Tra questi “ultimi”, gli immigrati occupano un posto di rilievo nella visione del Pontefice. Le comunità di immigrati poverissimi, spesso prive di documenti e ai margini delle grandi città, sono viste come portatrici di “nuovo sangue e nuovi valori”. Lungi dal rappresentare solo potenziali pericoli, essi sono considerati una “potenzialità” e un “antidoto alla secolarizzazione e all’indifferenza globalizzata” che affliggono le società consolidate. L’integrazione di queste realtà, che assomigliano alle “città invisibili” di Buenos Aires annidate nel cuore delle capitali, non è solo un dovere etico, ma una “necessità” impellente per evitare che le società stesse diventino periferiche e decadenti.
La sua visita a Lampedusa, un’isola simbolo degli arrivi di migranti in Europa, è stata un gesto potente che ha equiparato questa realtà alle “villas miserias” argentine. I migranti globali in fuga da guerre e povertà sono visti come l’equivalente, in contesto europeo, di coloro che a Buenos Aires ingrossano le file del sottoproletariato urbano. Questa visione, che paragona l’immigrazione contemporanea alle invasioni barbariche che portarono “nuovo sangue” e contribuirono a superare la decadenza dell’Impero Romano, suggerisce che gli immigrati possono apportare “nuovi valori alla comunità europea”.
L’attenzione alla “pastorale delle grandi città” deriva direttamente da questa prospettiva.

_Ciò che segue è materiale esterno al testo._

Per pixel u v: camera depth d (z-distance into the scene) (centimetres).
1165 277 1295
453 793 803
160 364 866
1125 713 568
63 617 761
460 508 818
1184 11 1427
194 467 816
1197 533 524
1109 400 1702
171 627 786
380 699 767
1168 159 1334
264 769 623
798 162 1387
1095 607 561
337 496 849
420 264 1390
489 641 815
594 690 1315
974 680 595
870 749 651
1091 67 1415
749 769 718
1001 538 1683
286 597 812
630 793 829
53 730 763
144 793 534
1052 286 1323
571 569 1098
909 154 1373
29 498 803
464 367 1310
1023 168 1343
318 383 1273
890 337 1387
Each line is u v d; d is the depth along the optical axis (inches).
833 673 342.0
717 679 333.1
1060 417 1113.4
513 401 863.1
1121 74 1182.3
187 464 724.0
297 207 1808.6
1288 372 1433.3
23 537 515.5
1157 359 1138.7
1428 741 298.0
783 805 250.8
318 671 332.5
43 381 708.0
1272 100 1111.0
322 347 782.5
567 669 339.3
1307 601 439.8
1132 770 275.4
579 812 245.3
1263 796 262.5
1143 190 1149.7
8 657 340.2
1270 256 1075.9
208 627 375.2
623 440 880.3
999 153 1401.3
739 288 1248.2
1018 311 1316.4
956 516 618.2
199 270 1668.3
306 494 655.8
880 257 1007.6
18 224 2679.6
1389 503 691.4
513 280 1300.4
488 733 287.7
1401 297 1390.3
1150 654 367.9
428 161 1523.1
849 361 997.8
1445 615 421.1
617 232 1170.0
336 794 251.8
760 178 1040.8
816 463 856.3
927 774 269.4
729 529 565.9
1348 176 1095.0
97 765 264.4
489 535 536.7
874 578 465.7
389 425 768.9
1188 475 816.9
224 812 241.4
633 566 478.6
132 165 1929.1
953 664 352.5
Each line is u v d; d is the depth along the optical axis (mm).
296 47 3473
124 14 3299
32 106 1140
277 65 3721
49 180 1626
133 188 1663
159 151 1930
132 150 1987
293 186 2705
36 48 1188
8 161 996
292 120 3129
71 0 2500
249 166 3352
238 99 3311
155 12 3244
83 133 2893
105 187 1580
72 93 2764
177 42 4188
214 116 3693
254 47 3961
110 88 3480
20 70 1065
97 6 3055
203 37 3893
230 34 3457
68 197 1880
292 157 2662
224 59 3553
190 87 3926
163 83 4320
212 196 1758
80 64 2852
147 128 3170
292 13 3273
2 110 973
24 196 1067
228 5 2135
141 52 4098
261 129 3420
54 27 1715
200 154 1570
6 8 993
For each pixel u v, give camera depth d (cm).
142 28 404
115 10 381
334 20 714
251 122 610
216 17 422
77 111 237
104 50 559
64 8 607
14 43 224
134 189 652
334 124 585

Raggiungere le milioni di persone che vivono in periferie disperate, come fanno i “preti villeros” che vivono nelle “viscere di queste città invisibili”, significa riconoscere la ricchezza culturale e umana che vi si trova e le loro “potenzialità”. Bergoglio ha il merito di aver dato centralità a queste realtà nella sua strategia pastorale, promuovendo l’integrazione urbana e sottolineando che le “villas” hanno molto da dare alla città.
In definitiva, la visione di Papa Francesco, saldamente radicata nella sua esperienza nella “città occulta” di Buenos Aires, presenta gli immigrati non come un peso o una minaccia, ma come parte fondamentale di quegli “ultimi” le cui ferite la Chiesa, quale “ospedale da campo”, è chiamata a curare. Essi portano “nuovi valori e nuovo sangue” e rappresentano un elemento cruciale nel contrastare il declino delle società consolidate e nell’offrire un cammino di rinnovamento e di speranza per la Chiesa e per il mondo intero. La loro inclusione è vista come una necessità vitale per un cattolicesimo che vuole essere attivo e presente nelle realtà più fragili del mondo contemporaneo.